For a huge sci-fi nerd I’ve had little exposure to Star Trek. I saw the first J.J. Abrams movie (it was okay) and The Wrath of Kahn (which was great), but I’ve never really been into the whole thing. A lot of this probably due to being a rabid Star Wars fan boy when I was younger (R.I.P. Expanded Universe). I didn’t necessarily dislike the franchise, I just focused elsewhere. In an attempt to rectify this, I’m watching Star Trek: The Next Generation, using this as a template, instead of watching all 100+ episodes. I doubt I’ll do a write up for every single episode I watch, but if there is some interest from the commentariat, I’ll do write ups on episodes that catch my fancy. Without any further ado…
Encounter At Far Point Parts I & II
Dashing Captain Picard takes his fancy new USS Enterprise to Deneb IV to negotiate with the Bandi race on behalf of the Federation and also pick up his second in command, Commander William Riker. However, a dickish and omnipotent alien named Q waylays Picard, tasking him with proving that humans are no longer a savage race. Specifically, he wants Picard to solve the mystery of what is up with Deneb IV’s Farpoint Station…
According to the internet, the episode was expanded to a 92 minute episode at the insistence of the network. Boy does it show. The episode as a whole feels bloated, and the Q plot doesn’t mesh with the Deneb IV shenanigans at all. However, it isn’t all bad.
In the positives column, the acting as a whole is pretty good. However, I have to single out the performances of Patrick Stewart (as Picard, of course) and John de Lancie (as Q) for specific praise. The scenes with Q and Picard are easily the best parts of this episode.
The chemistry between the characters works because the actors approach the roles so differently. Patrick Stewart, who I already have a high opinion of, can somehow make anything appear dignified.
He brings all of his Shakesperian gravitas to Picard, playing him as someone absolutely convinced of his (and the Federation’s) enlightened moral authority. Q, meanwhile, is a superpowerful asshole who is weirdly likable in Al Swearengen kinda way, even with the silly costumes he phases in and out of.
At one point, Q puts the crew/humanity on trial in a post-WWIII court, which means he dresses as a Renaissance cardinal and rides an throne perched on a crane (for some reason), leading to a great little exchange:
Picard: “We humans know our past, even when we’re ashamed of it. I recognize this court system as the one that agreed with that line from Shakespeare: ‘Kill all the lawyers.'”
Q: “Which was done.”
Picard: “Leading to the rule, ‘Guilty until proven innocent.'”
Q: “Of course. Bringing the innocent to trial would be unfair.”
Stuff like that is when the episode gets good. Unfortunately, more time seems to be spent on the Deneb IV plot, where it turns out that the Bandi captured a shapeshifting energy jellyfish and used it to power their planet and build stuff.
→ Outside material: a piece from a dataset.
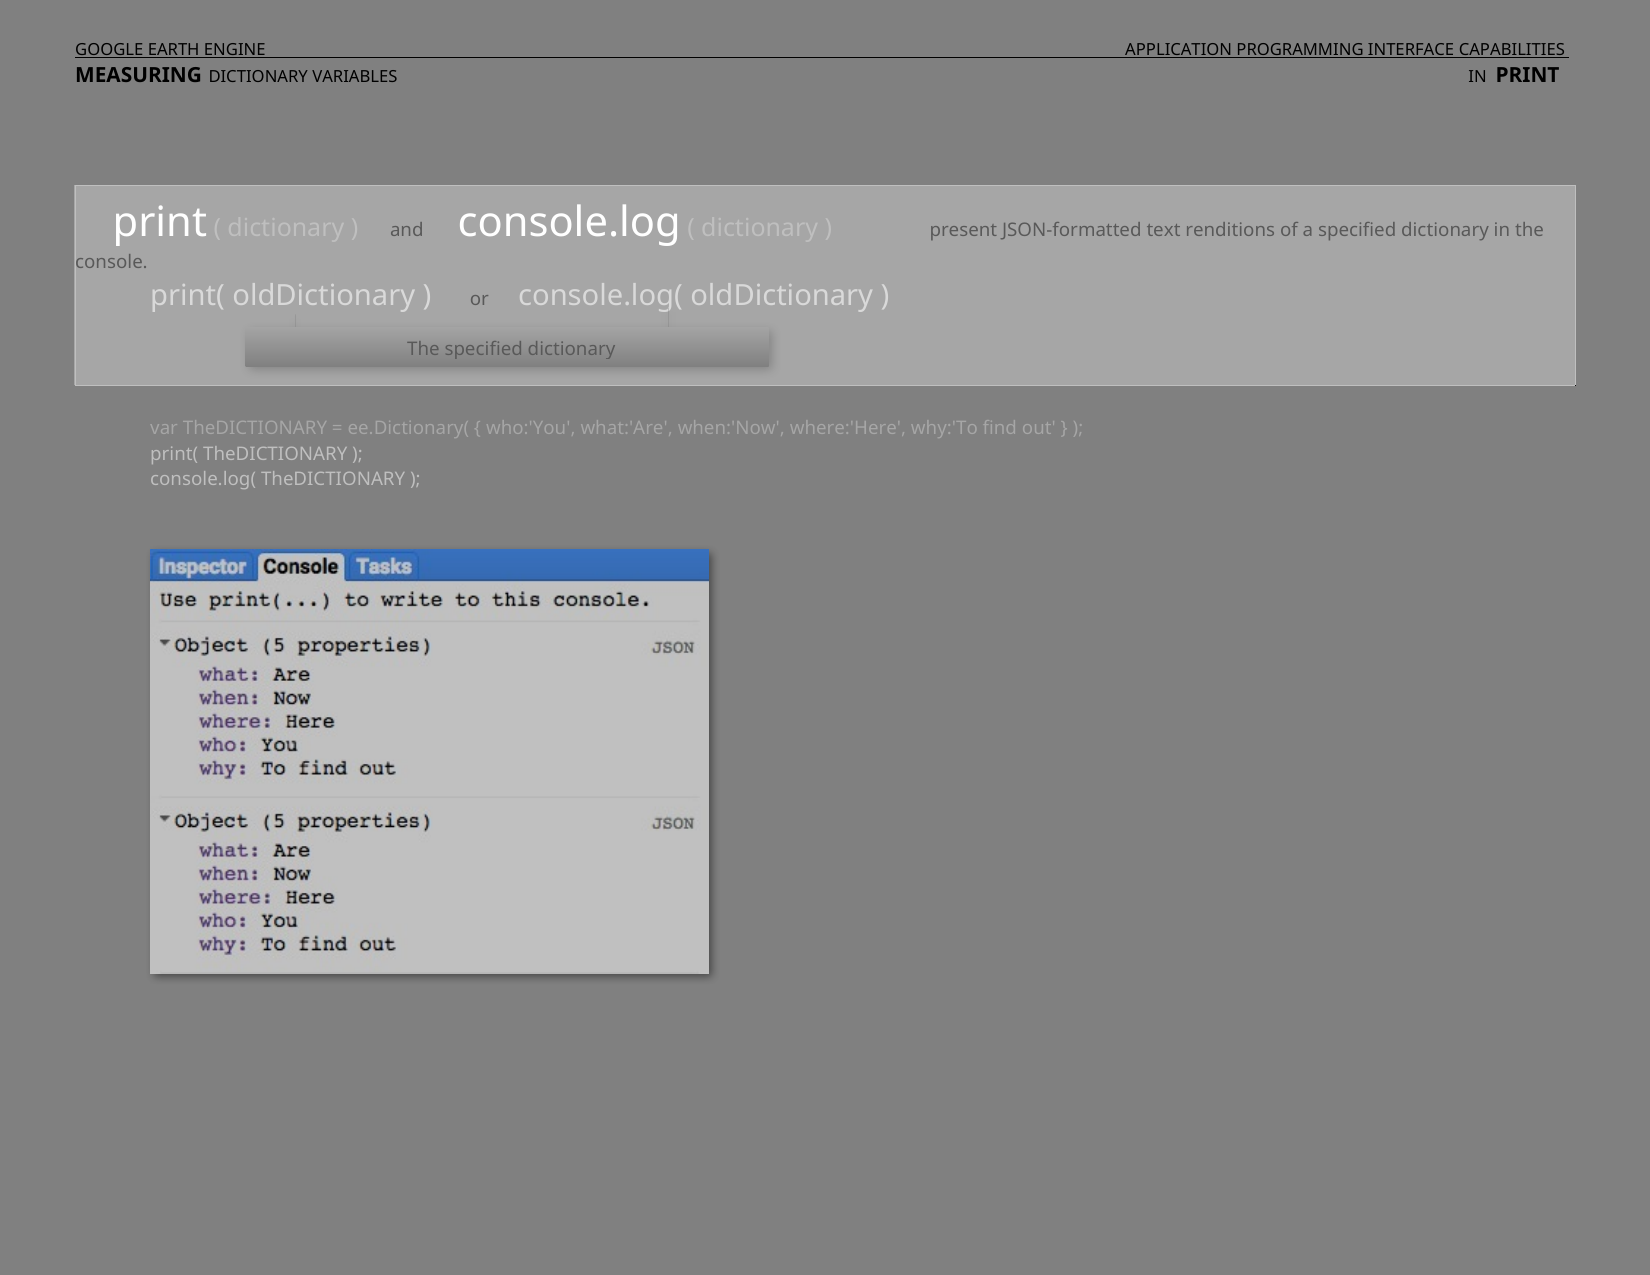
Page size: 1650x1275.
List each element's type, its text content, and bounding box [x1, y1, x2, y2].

It’s not the worst sci-fi trope ever (the new Doom game did the same thing, but with the entirety of Hell, which is way more rad), but it’s nothing special either.
I don’t know what I would’ve thought about the pilot if I saw it back when it first aired on September 28th, 1987 (I was a couple of months old at the time, so my TV reviewing skills were limited). It’s a bit of a mess, and it has it’s flaws, but there are some parts that have a bit of the spark that makes me love sci fi. I’ve been told the show gets better, and I’m willing to keep watching.
- It’s a pretty damn ’80s bit of TV. The special effects are alright (though the miniature stand ins for the city are pretty obvious), but it has some incredibly poofy hair on the part of Deanna Troi:
- Also this guy:
- On the more negative side, the court scene has a lot of little person extras as essentially props, apparently they’re supposed to mutated from the nuclear warfare? Either way, it seems kinda insensitive.
- I’m already starting to get why people didn’t like Wesley.
- Another good Picard line: “If we’re going to be damned, let’s be damned for what we really are.”
- I enjoyed the little torch-passing cameo from Dr. McCoy.